■ Goal 1: Recast the part of the listing that opens with the line containing "family: Mordellidae" and runs through the listing's final line, both ends included, as a numbered list. Leave out blank lines and the pictures.

Realistically, this was the easy part and in the same way that the tourism consultative group emphasised that their report and the tourism plan should not be left as another document produced as an end in itself I today once again emphasise the importance of the implementation of the proposals within the report as a matter of national priority and urgency. We have no time to waste, no time for continued discussion and no time for more prognosis and reports. Now it must be ensured that what has been proposed in the plan is implemented within the agreed time frames. The industry cannot afford anything less. The industry also needs to receive regular updates about what has actually been actioned from the report in order to believe in the process.
No information will be interpreted as no action and hence it is critical that we are kept updated with what is happening. I would like to encourage government to give a monthly update to the relevant stakeholders of what progress has been achieved. Concurrently I would like to assure everyone present that the MHRA will watch the process diligently and carefully and speak up as and when necessary to ensure that the interests of its members are protected.
2006 saw MHRA’s strong lobbying for the introduction of the major low cost carriers reach new heights. It was an unnecessary battle that took too long to reach a conclusion. Valuable time was lost and the final result was, in our opinion, only the tip of the iceberg. The MHRA is fully aware that low cost carriers are not the only answer to our problems, however the association is fully aware that this form of transportation is a trend and a reality that we cannot ignore. More and more customers are using low cost travel and Malta was till recently outside this market. A start has been made but let us not allude ourselves. All we have done so far is scratch the surface of this rapidly expanding market. The results speak for themselves.

■ Information supplied:
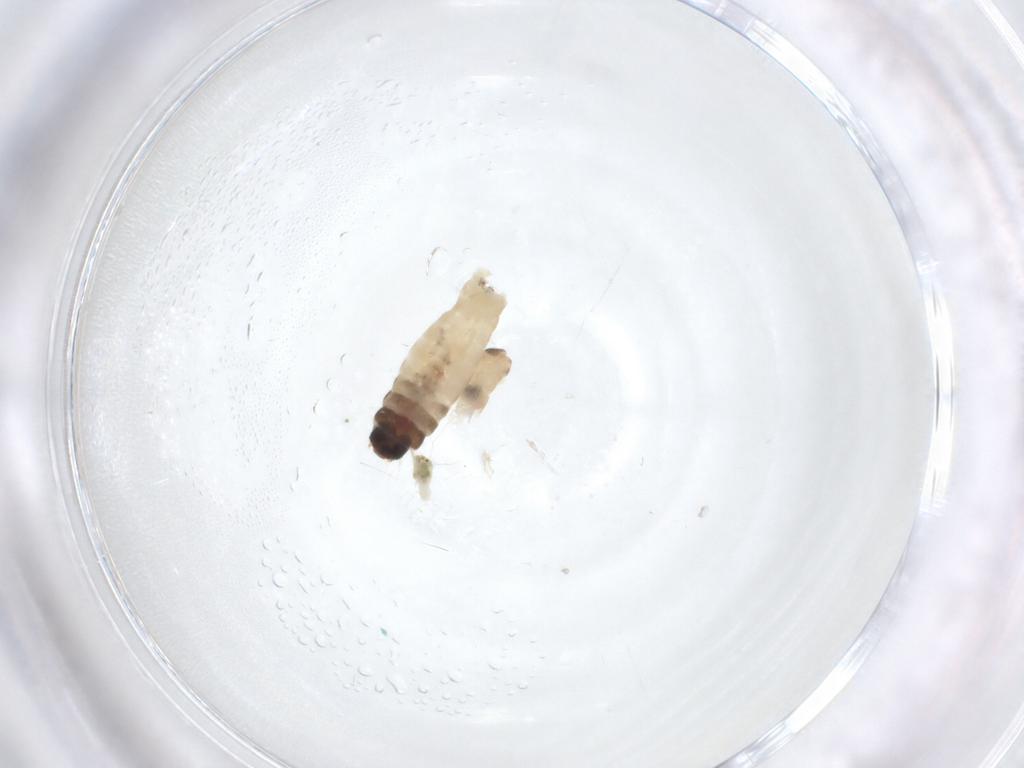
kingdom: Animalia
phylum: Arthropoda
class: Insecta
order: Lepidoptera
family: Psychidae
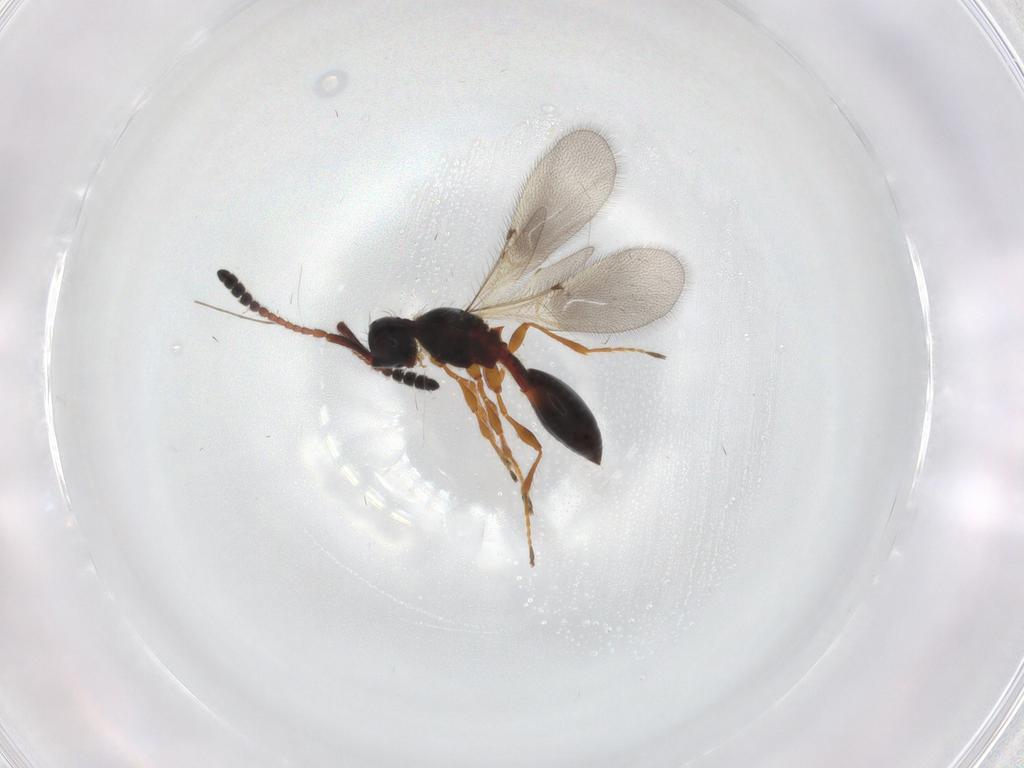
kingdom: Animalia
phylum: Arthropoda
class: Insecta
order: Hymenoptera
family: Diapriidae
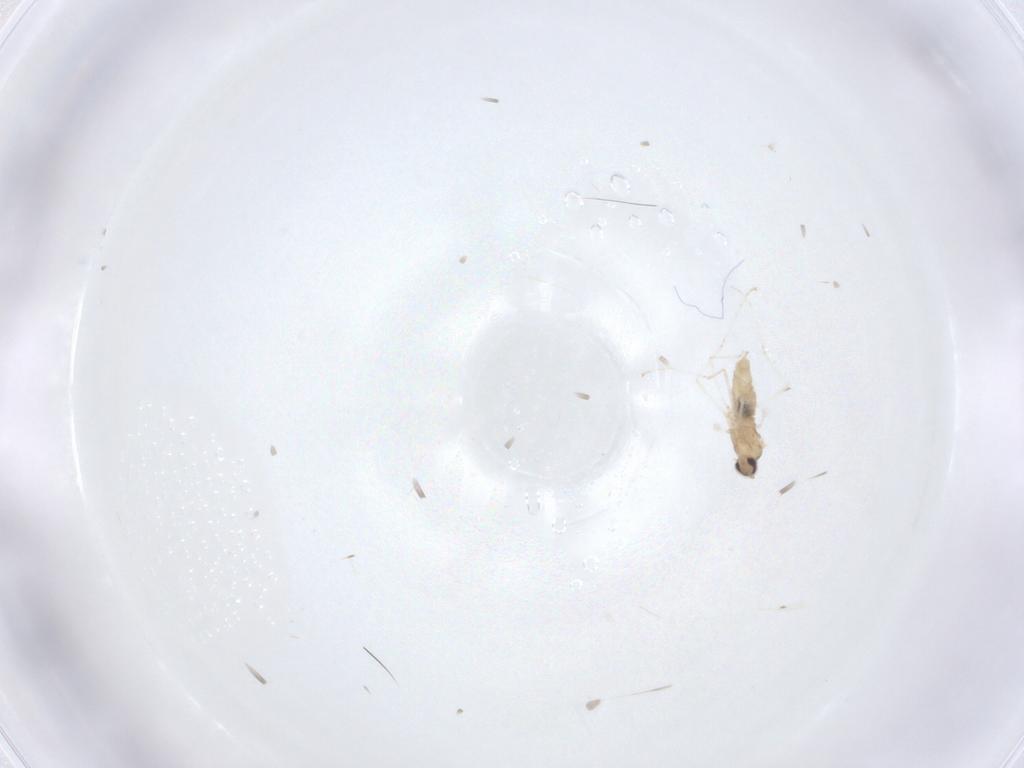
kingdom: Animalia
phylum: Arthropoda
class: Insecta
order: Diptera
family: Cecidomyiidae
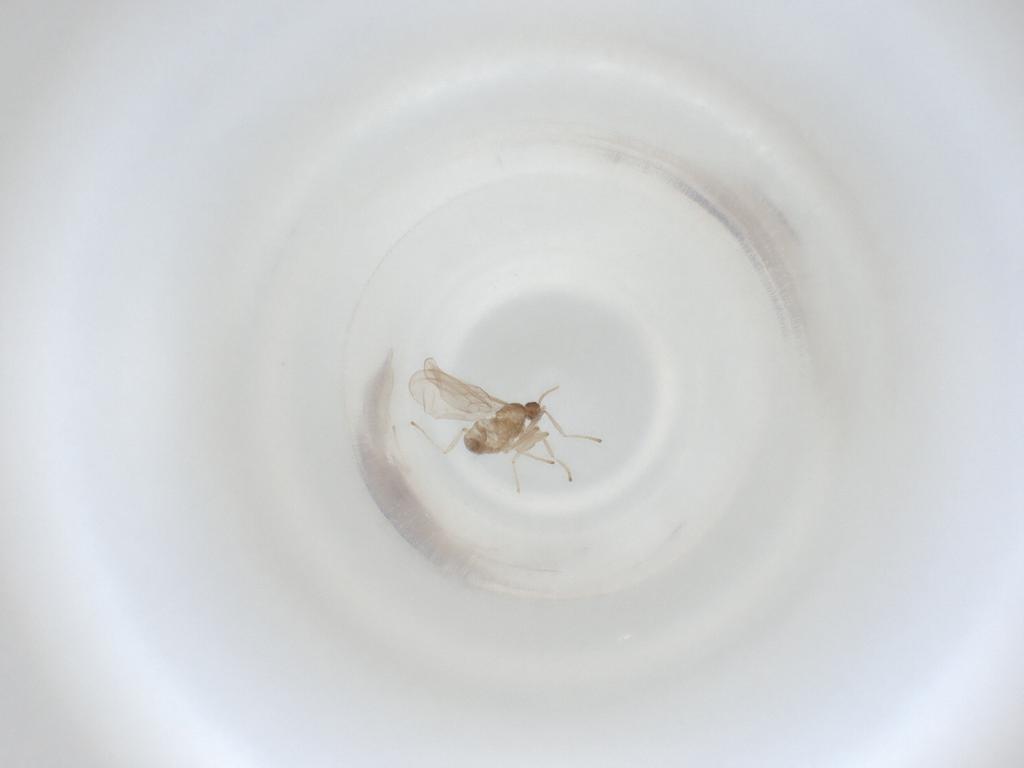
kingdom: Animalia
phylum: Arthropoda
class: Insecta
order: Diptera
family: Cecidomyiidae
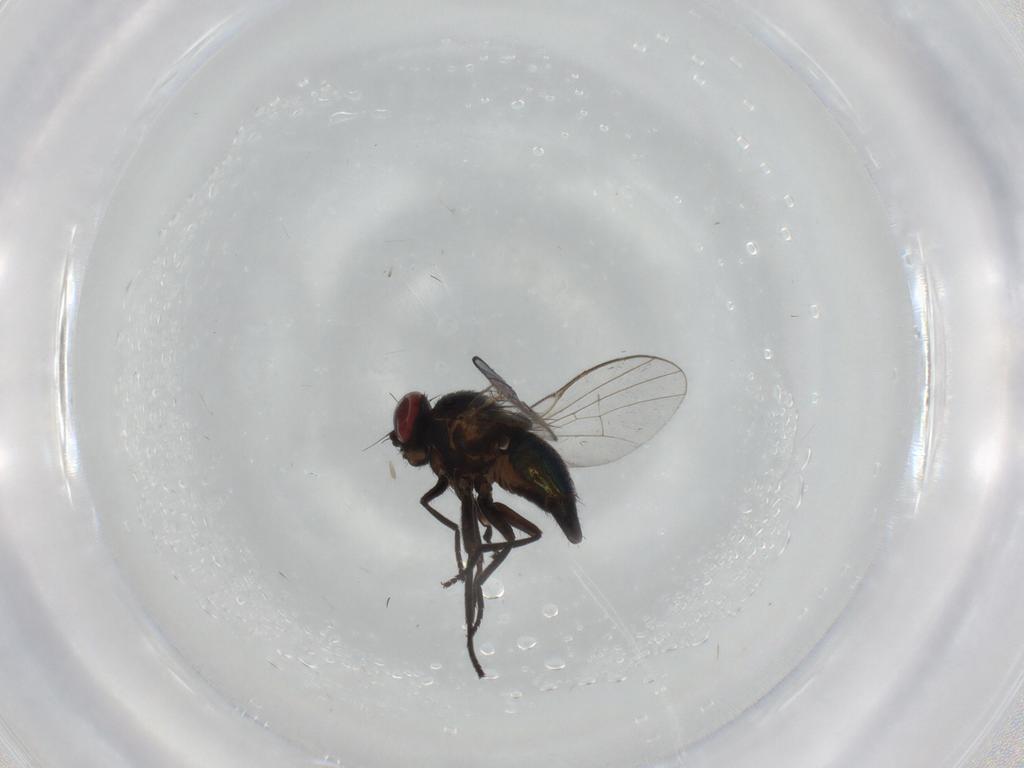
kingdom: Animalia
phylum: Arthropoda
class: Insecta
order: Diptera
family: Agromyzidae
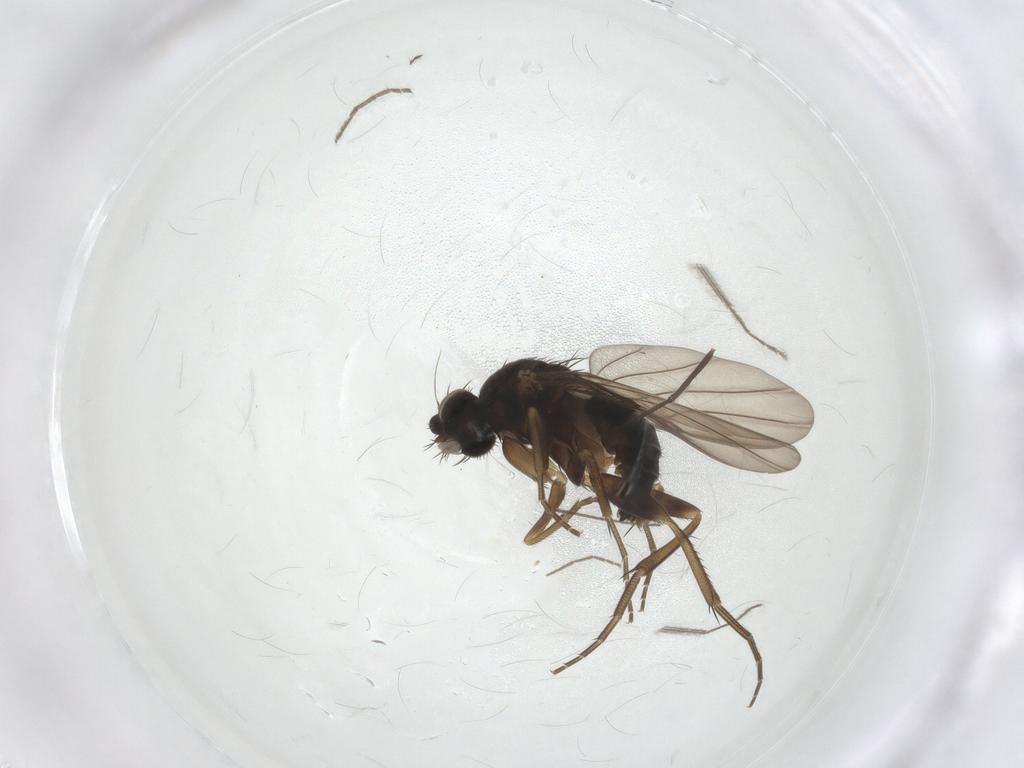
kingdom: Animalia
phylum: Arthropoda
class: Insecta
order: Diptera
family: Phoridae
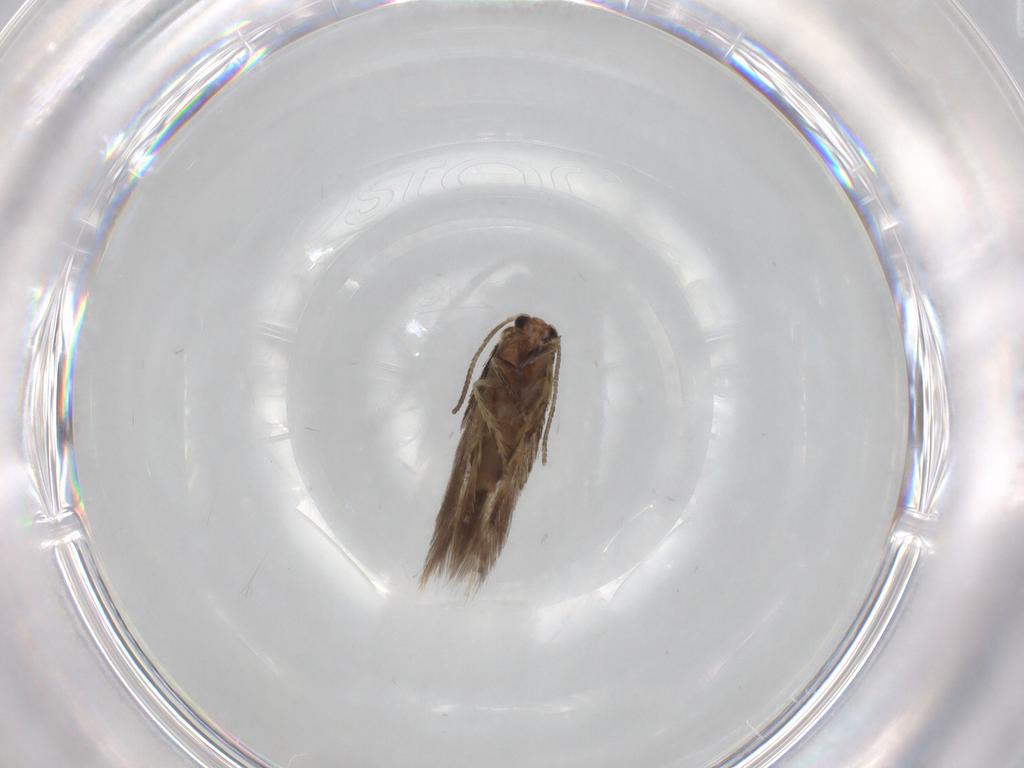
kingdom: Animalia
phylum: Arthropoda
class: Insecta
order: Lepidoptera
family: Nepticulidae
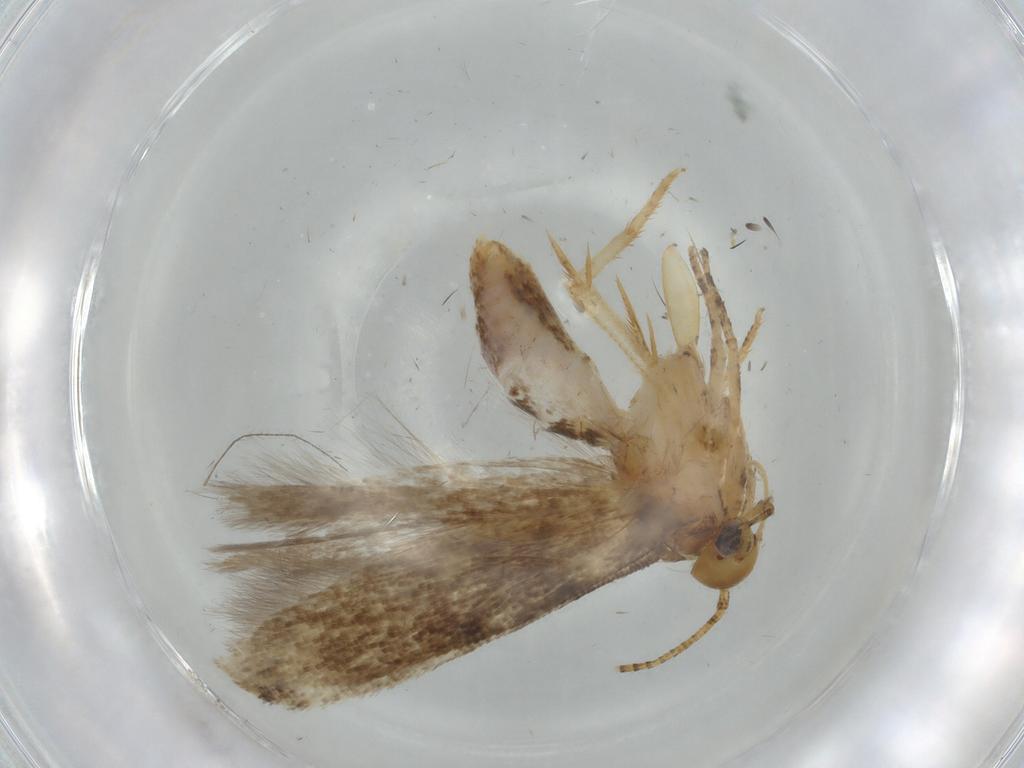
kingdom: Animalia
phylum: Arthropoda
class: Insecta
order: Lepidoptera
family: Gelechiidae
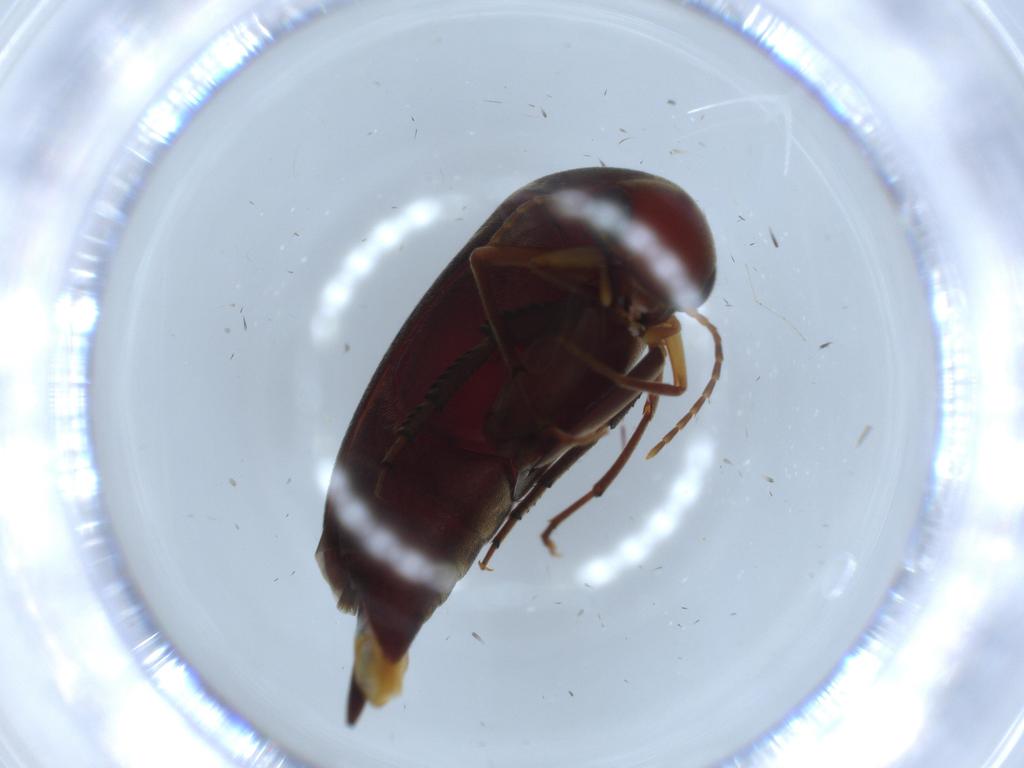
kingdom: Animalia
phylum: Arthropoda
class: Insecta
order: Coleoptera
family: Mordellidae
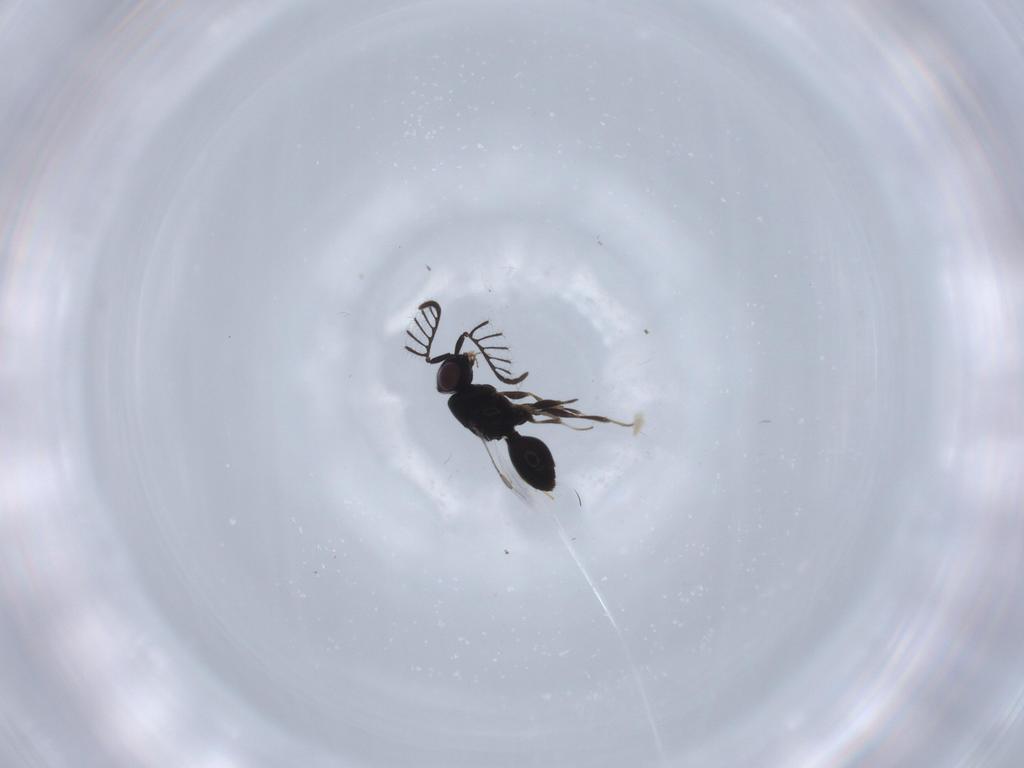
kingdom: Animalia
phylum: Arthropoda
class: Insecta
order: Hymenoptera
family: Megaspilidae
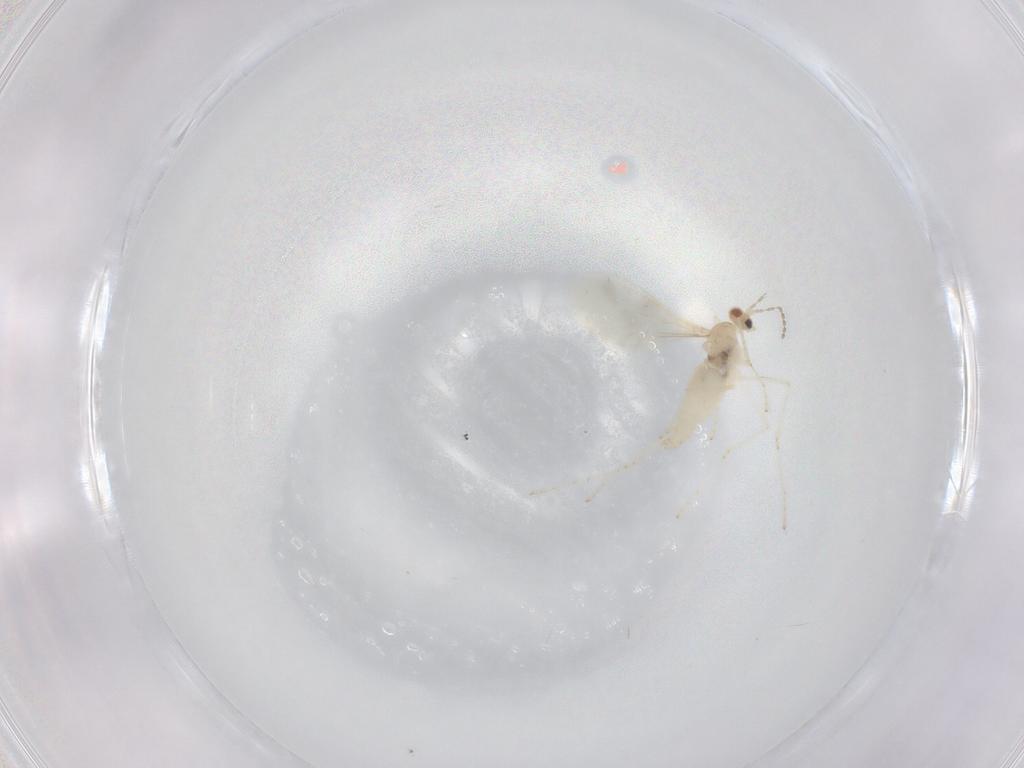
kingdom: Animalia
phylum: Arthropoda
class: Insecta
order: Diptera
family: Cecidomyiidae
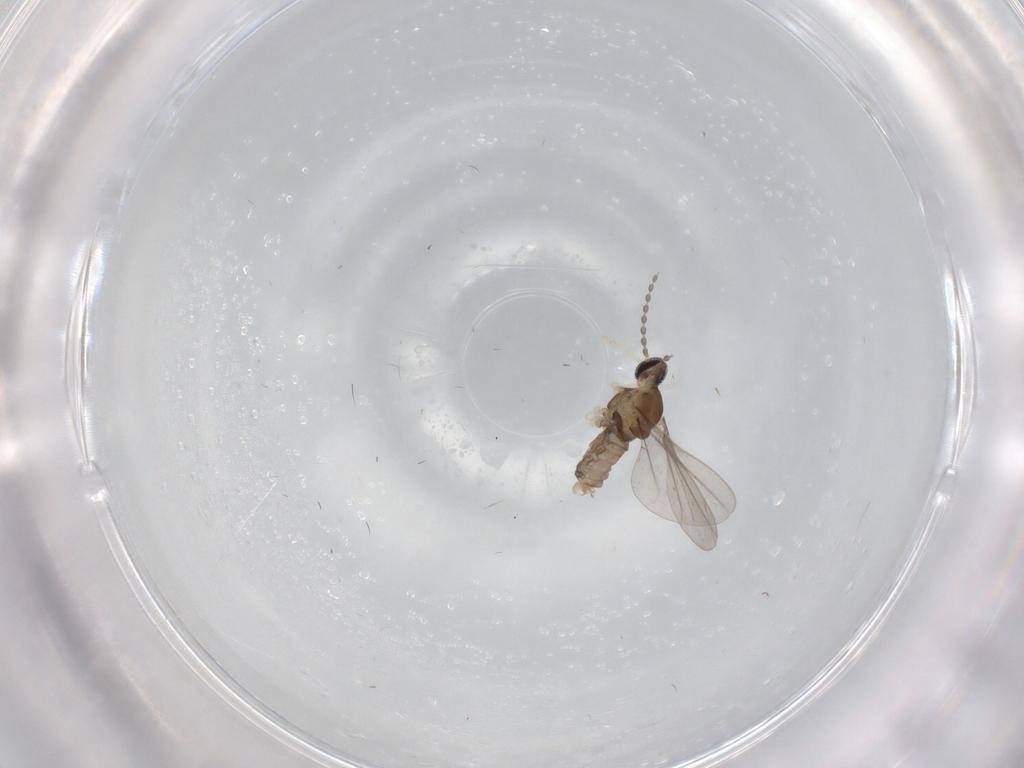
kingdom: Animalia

■ Goal 2:
Answer these questions from the excerpt on tourism and the MHRA:
(a) How often should government update the relevant stakeholders on progress, according to the speaker?
(b) In what year did the MHRA's lobbying for the introduction of the major low cost carriers reach new heights?
(c) Which group emphasized that its report and the tourism plan should not be left as another document produced as an end in itself?

■ Worked solution 1:
1. family: Mordellidae
2. kingdom: Animalia
3. phylum: Arthropoda
4. class: Insecta
5. order: Hymenoptera
6. family: Megaspilidae
7. kingdom: Animalia
8. phylum: Arthropoda
9. class: Insecta
10. order: Diptera
11. family: Cecidomyiidae
12. kingdom: Animalia

■ Worked solution 2:
(a) Monthly.
(b) 2006.
(c) The tourism consultative group.